When you run a HDFS replication policy on a Sentry-enabled source cluster, the
replication policy copies files and tables along with their permissions. Cloudera Manager
version 6.3.1 and above is required to run HDFS replication policies on a Sentry-enabled source
cluster.
When you want to run HDFS replication policies on a source cluster that is
Sentry-enabled, you must use the hdfs user. If you want to use a different user
account, you must configure the user account to bypass the Sentry ACLs during the
replication process.
When Sentry is not available or when Sentry does not manage the authorization for
a resource such file or directory in the source cluster, HDFS uses its internal ACLs to
manage resource authorization.
When Sentry is enabled for the source cluster and you use the hdfs user
name to run the HDFS replication policy, HDFS copies the ACLs configured in Sentry for the
replicated files and tables to the target cluster.
When Sentry is enabled and you use a different user name to run the HDFS
replication policy, both Sentry ACLs and HDFS internal ACLs are copied which results in
incorrect HDFS metadata in the target cluster. If the Sentry ACLs are not compatible with
HDFS ACLs, the replication job fails.
To avoid compatibility issues between HDFS and Sentry ACLs for a non-hdfs
user, you must complete the following steps:
Create a user account that is only used for Replication Manager jobs since Sentry ACLs
will be bypassed for this user.
For example, create a user named bdr-only-user.

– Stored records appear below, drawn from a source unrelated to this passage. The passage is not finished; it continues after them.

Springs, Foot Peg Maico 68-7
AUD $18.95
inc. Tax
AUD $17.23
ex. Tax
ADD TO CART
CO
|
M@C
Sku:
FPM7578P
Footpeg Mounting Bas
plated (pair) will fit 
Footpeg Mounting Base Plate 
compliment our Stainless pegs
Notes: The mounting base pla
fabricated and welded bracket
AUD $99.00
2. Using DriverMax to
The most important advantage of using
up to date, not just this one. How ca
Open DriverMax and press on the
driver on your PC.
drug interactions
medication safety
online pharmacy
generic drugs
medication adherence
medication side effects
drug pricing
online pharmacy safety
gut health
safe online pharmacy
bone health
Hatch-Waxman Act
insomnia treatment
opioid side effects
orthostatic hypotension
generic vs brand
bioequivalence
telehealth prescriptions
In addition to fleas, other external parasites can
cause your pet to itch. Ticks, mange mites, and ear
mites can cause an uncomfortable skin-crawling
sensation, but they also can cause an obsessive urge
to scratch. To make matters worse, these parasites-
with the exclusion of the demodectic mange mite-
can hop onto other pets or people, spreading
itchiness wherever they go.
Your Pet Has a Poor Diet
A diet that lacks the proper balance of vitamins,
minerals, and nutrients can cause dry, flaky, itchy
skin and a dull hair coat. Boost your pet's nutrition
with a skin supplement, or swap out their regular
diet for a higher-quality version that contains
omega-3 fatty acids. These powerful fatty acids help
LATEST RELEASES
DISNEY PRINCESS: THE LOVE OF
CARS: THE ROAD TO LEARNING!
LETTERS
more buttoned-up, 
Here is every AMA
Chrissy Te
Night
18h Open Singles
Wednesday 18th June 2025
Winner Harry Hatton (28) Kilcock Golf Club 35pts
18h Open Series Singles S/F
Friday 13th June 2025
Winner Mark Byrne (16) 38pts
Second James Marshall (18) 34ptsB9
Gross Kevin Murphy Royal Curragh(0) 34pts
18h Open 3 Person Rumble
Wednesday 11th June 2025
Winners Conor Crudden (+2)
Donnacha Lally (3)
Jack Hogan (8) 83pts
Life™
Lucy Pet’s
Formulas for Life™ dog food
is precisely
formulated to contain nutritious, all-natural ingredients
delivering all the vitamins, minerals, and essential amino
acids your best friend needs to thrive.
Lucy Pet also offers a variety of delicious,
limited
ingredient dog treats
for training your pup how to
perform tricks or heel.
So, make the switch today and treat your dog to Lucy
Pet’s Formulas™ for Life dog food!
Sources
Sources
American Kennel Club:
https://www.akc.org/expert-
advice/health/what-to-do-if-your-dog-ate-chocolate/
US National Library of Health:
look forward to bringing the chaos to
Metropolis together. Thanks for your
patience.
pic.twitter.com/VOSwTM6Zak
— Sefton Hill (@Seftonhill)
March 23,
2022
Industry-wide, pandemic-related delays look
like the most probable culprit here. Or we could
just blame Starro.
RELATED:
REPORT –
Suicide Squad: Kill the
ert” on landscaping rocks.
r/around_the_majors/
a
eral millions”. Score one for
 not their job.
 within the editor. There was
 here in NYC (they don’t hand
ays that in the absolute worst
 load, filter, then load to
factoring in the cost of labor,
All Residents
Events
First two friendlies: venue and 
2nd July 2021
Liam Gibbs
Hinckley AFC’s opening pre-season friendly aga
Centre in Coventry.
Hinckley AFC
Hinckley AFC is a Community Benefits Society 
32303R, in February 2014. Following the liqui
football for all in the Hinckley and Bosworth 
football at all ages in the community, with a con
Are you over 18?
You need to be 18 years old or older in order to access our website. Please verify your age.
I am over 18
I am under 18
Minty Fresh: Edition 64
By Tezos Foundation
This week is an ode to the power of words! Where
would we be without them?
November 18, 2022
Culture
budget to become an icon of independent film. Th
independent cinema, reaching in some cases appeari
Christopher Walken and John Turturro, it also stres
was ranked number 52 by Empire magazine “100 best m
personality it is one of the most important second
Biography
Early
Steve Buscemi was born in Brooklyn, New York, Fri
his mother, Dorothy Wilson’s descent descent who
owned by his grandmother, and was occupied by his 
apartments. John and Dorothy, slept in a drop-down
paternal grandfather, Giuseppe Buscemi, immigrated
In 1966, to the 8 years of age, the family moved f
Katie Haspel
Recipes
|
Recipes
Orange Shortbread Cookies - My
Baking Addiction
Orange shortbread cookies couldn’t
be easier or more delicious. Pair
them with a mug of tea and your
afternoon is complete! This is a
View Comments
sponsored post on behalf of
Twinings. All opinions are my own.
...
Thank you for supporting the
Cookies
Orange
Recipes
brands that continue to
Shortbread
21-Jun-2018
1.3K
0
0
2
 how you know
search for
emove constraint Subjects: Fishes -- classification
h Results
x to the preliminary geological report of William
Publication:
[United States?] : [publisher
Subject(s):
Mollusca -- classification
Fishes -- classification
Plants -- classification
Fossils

To bypass the Sentry ACLs during replication, perform the following steps on the source
cluster:
In the Cloudera Manager Admin Console, select Clusters > HDFS service.
Select Configuration and search for NameNode
Advanced Configuration Snippet (Safety Valve) for hdfs-site.xml
property.
Add the following property:
Name -
dfs.namenode.inode.attributes.provider.bypass.users
Value
- Enter [***USERNAME, USERNAME@REALMNAME***],
where [***USERNAME***] is the user you created in step 1 and the
[***REALMNAME***] is the Kerberos realm name.
For
example, if the username is bdr-only-user on the realm elephant, enter
bdr-only-user, bdr-only-user@ElephantRealm
Restart the NameNode.
Repeat step 2 on the destination cluster.
When you create a HDFS replication policy, specify the user you created in step 1 in
the Run As Username and (if available) fields.